(Beginning of RECORDS TO PROCESS)

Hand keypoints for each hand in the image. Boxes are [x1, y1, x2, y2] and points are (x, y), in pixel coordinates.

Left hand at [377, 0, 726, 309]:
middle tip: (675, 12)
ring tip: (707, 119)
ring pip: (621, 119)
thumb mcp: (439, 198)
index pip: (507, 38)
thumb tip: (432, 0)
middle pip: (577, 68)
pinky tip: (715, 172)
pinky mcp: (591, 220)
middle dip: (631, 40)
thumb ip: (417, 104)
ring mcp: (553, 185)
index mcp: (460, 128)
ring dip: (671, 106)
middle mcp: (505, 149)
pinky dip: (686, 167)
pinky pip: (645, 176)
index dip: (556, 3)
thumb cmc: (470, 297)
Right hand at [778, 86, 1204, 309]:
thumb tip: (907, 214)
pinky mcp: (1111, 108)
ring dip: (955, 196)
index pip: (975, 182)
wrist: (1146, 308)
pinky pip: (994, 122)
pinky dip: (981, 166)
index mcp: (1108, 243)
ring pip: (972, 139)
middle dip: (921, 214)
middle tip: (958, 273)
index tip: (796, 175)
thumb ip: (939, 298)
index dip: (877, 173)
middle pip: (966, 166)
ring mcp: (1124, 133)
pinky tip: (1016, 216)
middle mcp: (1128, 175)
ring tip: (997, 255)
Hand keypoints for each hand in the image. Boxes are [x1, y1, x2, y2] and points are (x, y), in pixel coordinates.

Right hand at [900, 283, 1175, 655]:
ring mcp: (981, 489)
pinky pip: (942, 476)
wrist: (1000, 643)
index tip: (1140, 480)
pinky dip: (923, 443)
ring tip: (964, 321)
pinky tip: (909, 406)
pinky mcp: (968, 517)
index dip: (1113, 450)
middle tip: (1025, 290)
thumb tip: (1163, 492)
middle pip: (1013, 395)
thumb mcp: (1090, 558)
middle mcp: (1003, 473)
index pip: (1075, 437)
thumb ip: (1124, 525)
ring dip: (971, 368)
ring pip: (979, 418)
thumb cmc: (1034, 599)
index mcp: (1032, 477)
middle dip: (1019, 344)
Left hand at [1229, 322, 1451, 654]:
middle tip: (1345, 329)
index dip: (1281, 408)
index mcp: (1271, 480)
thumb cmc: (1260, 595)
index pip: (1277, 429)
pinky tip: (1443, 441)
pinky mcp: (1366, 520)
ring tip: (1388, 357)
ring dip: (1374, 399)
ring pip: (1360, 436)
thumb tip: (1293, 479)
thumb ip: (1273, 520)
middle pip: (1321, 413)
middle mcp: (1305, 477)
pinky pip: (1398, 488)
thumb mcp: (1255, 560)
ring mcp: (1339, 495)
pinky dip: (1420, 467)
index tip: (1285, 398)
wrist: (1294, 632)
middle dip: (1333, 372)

(End of RECORDS TO PROCESS)

TASK DESCRIPTION: Restate the material word for word, keeping every line intact.

RESPONSE FOR THIS EXERCISE:
Hand keypoints for each hand in the image. Boxes are [x1, y1, x2, y2] and points are (x, y), in pixel coordinates.

Left hand at [377, 0, 726, 309]:
middle tip: (675, 12)
ring tip: (707, 119)
ring pip: (621, 119)
thumb mcp: (439, 198)
index pip: (507, 38)
thumb tip: (432, 0)
middle pip: (577, 68)
pinky tip: (715, 172)
pinky mcp: (591, 220)
middle dip: (631, 40)
thumb ip: (417, 104)
ring mcp: (553, 185)
index mcp: (460, 128)
ring dip: (671, 106)
middle mcp: (505, 149)
pinky dip: (686, 167)
pinky pip: (645, 176)
index dip: (556, 3)
thumb cmc: (470, 297)
Right hand at [778, 86, 1204, 309]:
thumb tip: (907, 214)
pinky mcp: (1111, 108)
ring dip: (955, 196)
index pip: (975, 182)
wrist: (1146, 308)
pinky pip: (994, 122)
pinky dip: (981, 166)
index mcp: (1108, 243)
ring pip: (972, 139)
middle dip: (921, 214)
middle tip: (958, 273)
index tip: (796, 175)
thumb ip: (939, 298)
index dip: (877, 173)
middle pip: (966, 166)
ring mcp: (1124, 133)
pinky tip: (1016, 216)
middle mcp: (1128, 175)
ring tip: (997, 255)
Hand keypoints for each hand in the image. Boxes are [x1, y1, x2, y2] and points are (x, y), in pixel coordinates.

Right hand at [900, 283, 1175, 655]:
ring mcp: (981, 489)
pinky pip: (942, 476)
wrist: (1000, 643)
index tip: (1140, 480)
pinky dip: (923, 443)
ring tip: (964, 321)
pinky tip: (909, 406)
pinky mcp: (968, 517)
index dip: (1113, 450)
middle tip: (1025, 290)
thumb tip: (1163, 492)
middle pip: (1013, 395)
thumb mcp: (1090, 558)
middle mcp: (1003, 473)
index pip: (1075, 437)
thumb ip: (1124, 525)
ring dip: (971, 368)
ring pip: (979, 418)
thumb cmc: (1034, 599)
index mcp: (1032, 477)
middle dip: (1019, 344)
Left hand at [1229, 322, 1451, 654]:
middle tip: (1345, 329)
index dip: (1281, 408)
index mcp: (1271, 480)
thumb cmc: (1260, 595)
index pip: (1277, 429)
pinky tip: (1443, 441)
pinky mcp: (1366, 520)
ring tip: (1388, 357)
ring dip: (1374, 399)
ring pip: (1360, 436)
thumb tip: (1293, 479)
thumb ip: (1273, 520)
middle pip: (1321, 413)
middle mcp: (1305, 477)
pinky pip: (1398, 488)
thumb mcp: (1255, 560)
ring mcp: (1339, 495)
pinky dip: (1420, 467)
index tip: (1285, 398)
wrist: (1294, 632)
middle dip: (1333, 372)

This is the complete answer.